Putin: Panama Papers part of US plot to weaken Russia
Associated Press
ST. PETERSBURG, Russia
President Vladimir Putin on Thursday denied having any links to offshore accounts and described the Panama Papers document leaks scandal as part of a U.S.-led plot to weaken Russia.
Putin also defended a cellist friend named as the alleged owner of an offshore company, describing him as a philanthropist who spent his own funds to buy rare musical instruments for Russian state collections.
Speaking at a media forum in St. Petersburg, Putin said Western media pushed the claims of his involvement in offshore businesses even though his name didn’t feature in any of the documents leaked from a Panamanian law firm.
Putin described the allegations as part of the U.S.-led disinformation campaign waged against Russia in order to weaken its government. “They are trying to destabilize us from within in order to make us more compliant,” he said.
State Department spokesman Mark Toner rejected the notion that the U.S. is behind the allegations. “I would reject the premise or the assertion that we’re in any way involved in the actual leak of these documents,” he told reporters in Washington.

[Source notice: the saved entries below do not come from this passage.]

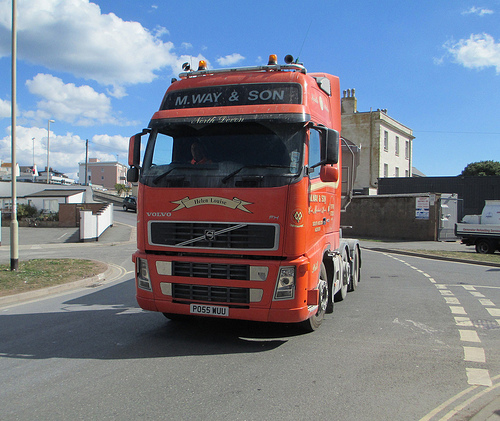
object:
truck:
[126, 54, 363, 331]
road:
[0, 204, 499, 419]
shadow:
[0, 277, 289, 361]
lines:
[460, 282, 499, 325]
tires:
[305, 259, 330, 331]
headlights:
[274, 266, 295, 300]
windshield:
[141, 120, 303, 189]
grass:
[0, 257, 106, 299]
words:
[173, 89, 286, 107]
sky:
[0, 0, 499, 176]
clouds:
[1, 0, 168, 95]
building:
[339, 87, 415, 196]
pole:
[9, 0, 19, 272]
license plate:
[190, 303, 230, 316]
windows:
[383, 130, 389, 155]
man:
[188, 140, 209, 166]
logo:
[170, 195, 255, 214]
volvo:
[146, 211, 172, 217]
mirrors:
[318, 125, 340, 165]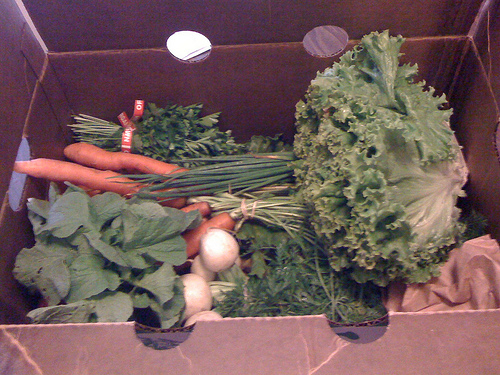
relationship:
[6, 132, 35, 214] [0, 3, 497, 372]
handhold for carrying box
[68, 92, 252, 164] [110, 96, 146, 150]
produce tied with band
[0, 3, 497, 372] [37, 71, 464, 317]
box with vegetables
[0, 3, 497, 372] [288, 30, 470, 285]
box with vegetables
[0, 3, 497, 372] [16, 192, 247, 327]
box with vegetables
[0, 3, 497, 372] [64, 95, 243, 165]
box with vegetables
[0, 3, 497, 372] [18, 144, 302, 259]
box with vegetables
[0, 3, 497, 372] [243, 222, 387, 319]
box with vegetables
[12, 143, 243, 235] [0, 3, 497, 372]
carrots in box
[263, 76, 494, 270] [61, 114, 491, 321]
cabbage with vegetables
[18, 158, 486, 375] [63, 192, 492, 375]
box filled vegetables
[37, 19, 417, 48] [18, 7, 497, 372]
surface of table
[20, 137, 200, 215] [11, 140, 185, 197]
skin of carrots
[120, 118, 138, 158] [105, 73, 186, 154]
lettering on label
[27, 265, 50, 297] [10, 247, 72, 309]
caterpillar holes in leaf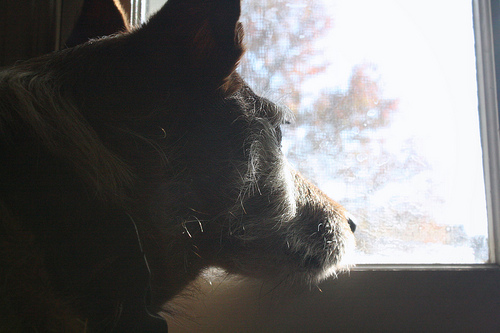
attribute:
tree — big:
[273, 13, 380, 134]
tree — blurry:
[235, 0, 394, 240]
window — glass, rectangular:
[140, 0, 492, 257]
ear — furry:
[132, 0, 249, 100]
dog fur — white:
[21, 16, 358, 303]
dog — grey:
[29, 20, 401, 300]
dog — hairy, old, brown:
[2, 1, 384, 330]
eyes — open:
[273, 109, 307, 173]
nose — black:
[347, 217, 356, 231]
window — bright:
[341, 70, 437, 180]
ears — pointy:
[0, 7, 265, 82]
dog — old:
[0, 12, 369, 308]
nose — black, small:
[347, 213, 357, 234]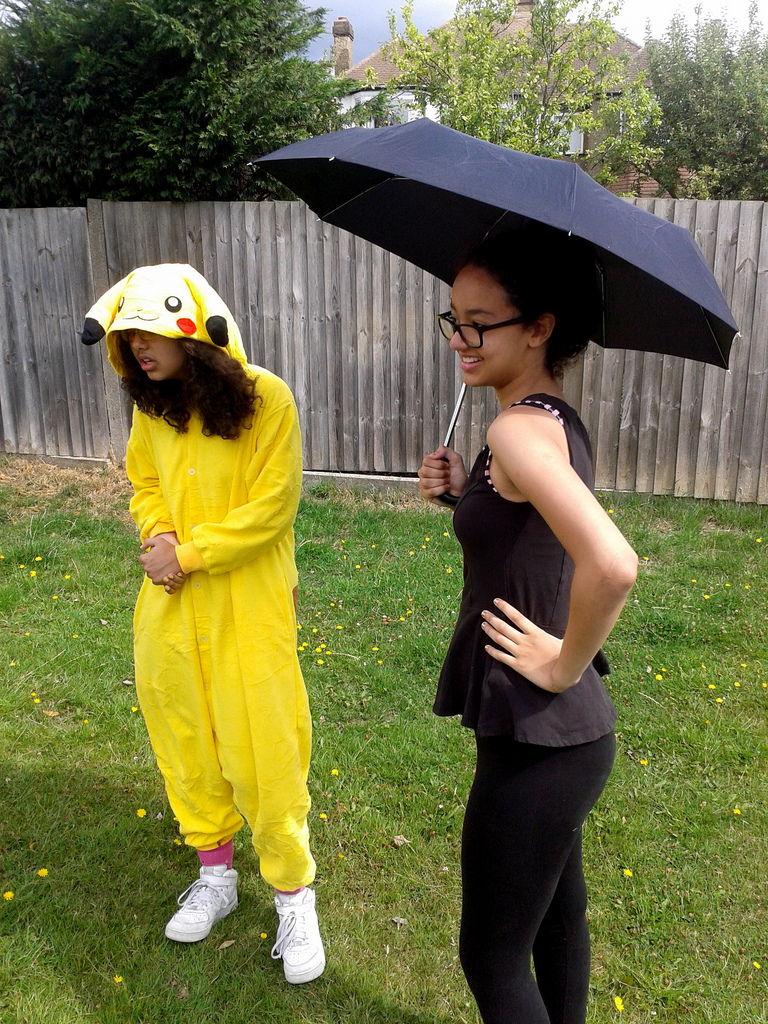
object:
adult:
[82, 258, 328, 987]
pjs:
[77, 263, 316, 890]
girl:
[419, 260, 638, 1024]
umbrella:
[247, 117, 754, 372]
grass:
[2, 458, 768, 1022]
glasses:
[438, 310, 538, 349]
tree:
[0, 2, 388, 207]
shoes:
[271, 887, 328, 985]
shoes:
[164, 865, 238, 944]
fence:
[2, 200, 768, 502]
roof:
[326, 6, 652, 96]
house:
[334, 3, 698, 198]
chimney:
[333, 16, 355, 77]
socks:
[196, 841, 231, 863]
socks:
[276, 885, 306, 894]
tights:
[456, 729, 616, 1022]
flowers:
[137, 810, 146, 819]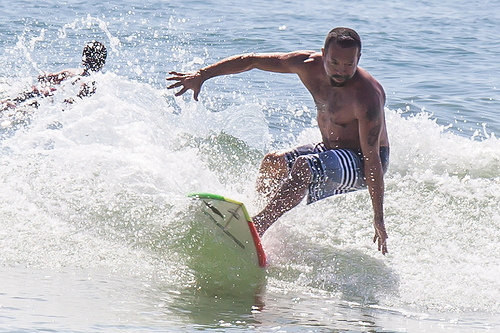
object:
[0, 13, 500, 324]
wave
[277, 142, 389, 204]
shorts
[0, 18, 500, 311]
splash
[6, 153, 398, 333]
reflection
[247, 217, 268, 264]
rim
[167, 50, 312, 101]
arm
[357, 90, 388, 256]
arm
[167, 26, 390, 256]
man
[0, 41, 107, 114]
man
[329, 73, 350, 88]
moustache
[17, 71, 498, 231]
cap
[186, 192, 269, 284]
surfboard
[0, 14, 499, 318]
foam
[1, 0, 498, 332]
water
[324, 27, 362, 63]
hair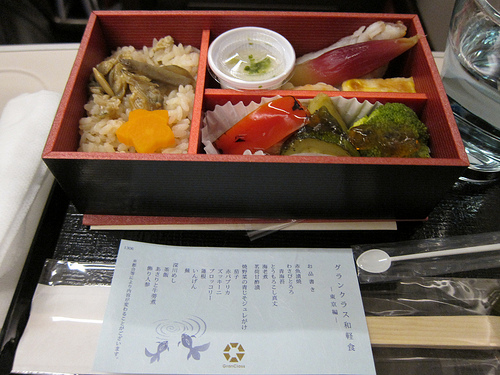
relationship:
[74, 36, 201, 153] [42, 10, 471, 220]
rice in box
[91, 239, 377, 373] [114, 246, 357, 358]
paper has writing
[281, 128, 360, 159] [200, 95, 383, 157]
zucchini on paper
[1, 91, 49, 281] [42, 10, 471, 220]
napkin next to box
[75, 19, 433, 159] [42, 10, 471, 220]
food in box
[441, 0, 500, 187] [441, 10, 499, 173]
glass has water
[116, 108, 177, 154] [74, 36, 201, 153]
star on rice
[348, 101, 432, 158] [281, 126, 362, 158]
broccoli next to zucchini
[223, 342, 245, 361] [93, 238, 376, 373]
logo on receipt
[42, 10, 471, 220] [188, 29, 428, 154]
box has dividers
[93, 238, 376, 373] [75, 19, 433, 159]
receipt for food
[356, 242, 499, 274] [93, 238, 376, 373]
utensil next to receipt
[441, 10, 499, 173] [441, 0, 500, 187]
water in glass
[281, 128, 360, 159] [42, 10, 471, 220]
zucchini in box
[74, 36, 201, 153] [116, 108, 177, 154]
rice under star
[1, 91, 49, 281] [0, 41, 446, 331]
napkin on table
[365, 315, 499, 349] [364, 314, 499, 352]
utensil made of wood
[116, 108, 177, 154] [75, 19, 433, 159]
star in food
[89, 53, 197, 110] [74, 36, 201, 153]
meat on rice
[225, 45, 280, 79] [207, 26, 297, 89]
sauce in container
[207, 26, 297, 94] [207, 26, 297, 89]
lid for container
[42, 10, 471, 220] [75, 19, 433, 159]
box full of food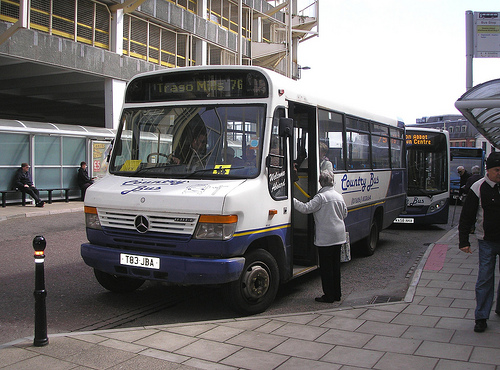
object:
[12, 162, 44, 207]
man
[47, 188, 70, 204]
bench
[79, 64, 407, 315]
bus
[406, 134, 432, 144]
sign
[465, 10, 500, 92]
stop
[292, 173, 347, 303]
woman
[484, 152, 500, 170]
cap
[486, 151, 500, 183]
head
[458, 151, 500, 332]
man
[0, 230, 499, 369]
sidewalk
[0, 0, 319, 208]
building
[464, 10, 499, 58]
sign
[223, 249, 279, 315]
tire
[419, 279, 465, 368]
sidewalk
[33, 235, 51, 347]
pole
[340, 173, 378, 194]
letters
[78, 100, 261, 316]
face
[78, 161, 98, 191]
woman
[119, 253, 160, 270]
license plate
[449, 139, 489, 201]
bus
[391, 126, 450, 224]
bus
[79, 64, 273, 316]
front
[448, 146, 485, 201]
front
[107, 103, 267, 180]
front window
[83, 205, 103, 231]
light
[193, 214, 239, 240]
light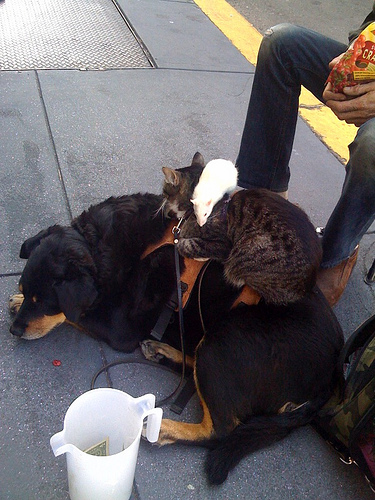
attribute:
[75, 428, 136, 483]
dollar bill — green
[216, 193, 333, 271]
dog — dark coat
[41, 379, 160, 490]
pitcher — white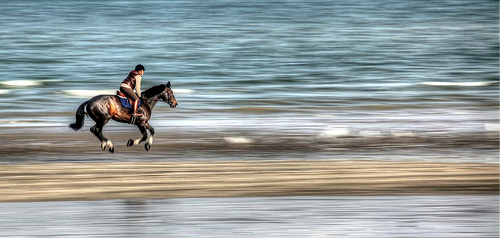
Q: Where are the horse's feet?
A: In the air.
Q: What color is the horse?
A: Black and white.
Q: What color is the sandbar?
A: Light brown.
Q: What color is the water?
A: Blue.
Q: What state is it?
A: North Carolina.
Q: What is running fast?
A: The horse and rider.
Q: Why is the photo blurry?
A: The horse is running fast.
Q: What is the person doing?
A: Riding a horse.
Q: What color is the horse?
A: Black.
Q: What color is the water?
A: Blue.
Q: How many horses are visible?
A: One.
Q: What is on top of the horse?
A: A female rider.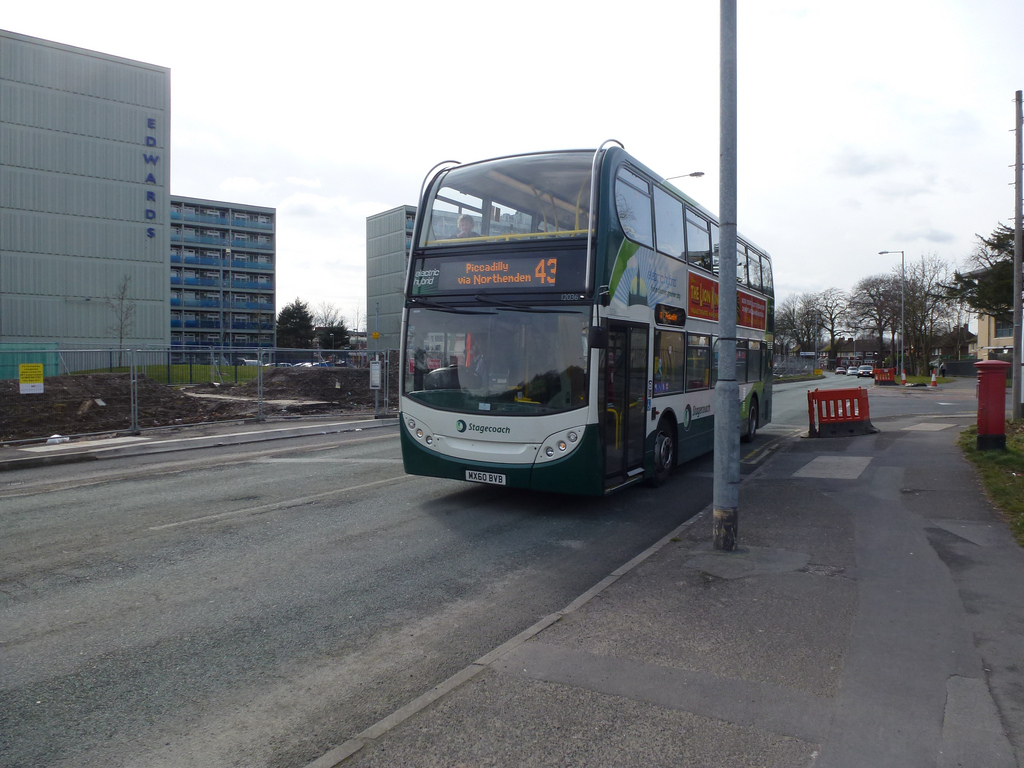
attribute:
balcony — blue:
[229, 209, 278, 226]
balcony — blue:
[175, 227, 229, 248]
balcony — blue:
[232, 231, 278, 244]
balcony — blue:
[179, 243, 224, 259]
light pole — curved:
[876, 244, 909, 377]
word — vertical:
[137, 105, 164, 252]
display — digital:
[424, 252, 568, 287]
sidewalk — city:
[326, 423, 1010, 766]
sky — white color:
[10, 0, 1023, 215]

The Washington-based International Consortium of Investigative Journalists said the documents it obtained indicated that Russian cellist Sergei Roldugin acted as a front man for a network of Putin loyalists, and, perhaps, the president himself.
The ICIJ said the documents show how complex offshore financial deals channeled as much as $2 billion to a network of people linked to the Russian president. Putin said Roldugin, a longtime friend, did nothing wrong. He said he was proud of Roldugin, adding that the musician spent his personal money to advance cultural projects.
Putin contended that Washington has fanned allegations of Russian official corruption in order to weaken Moscow as the U.S. has become concerned about Russia’s growing economic and military might.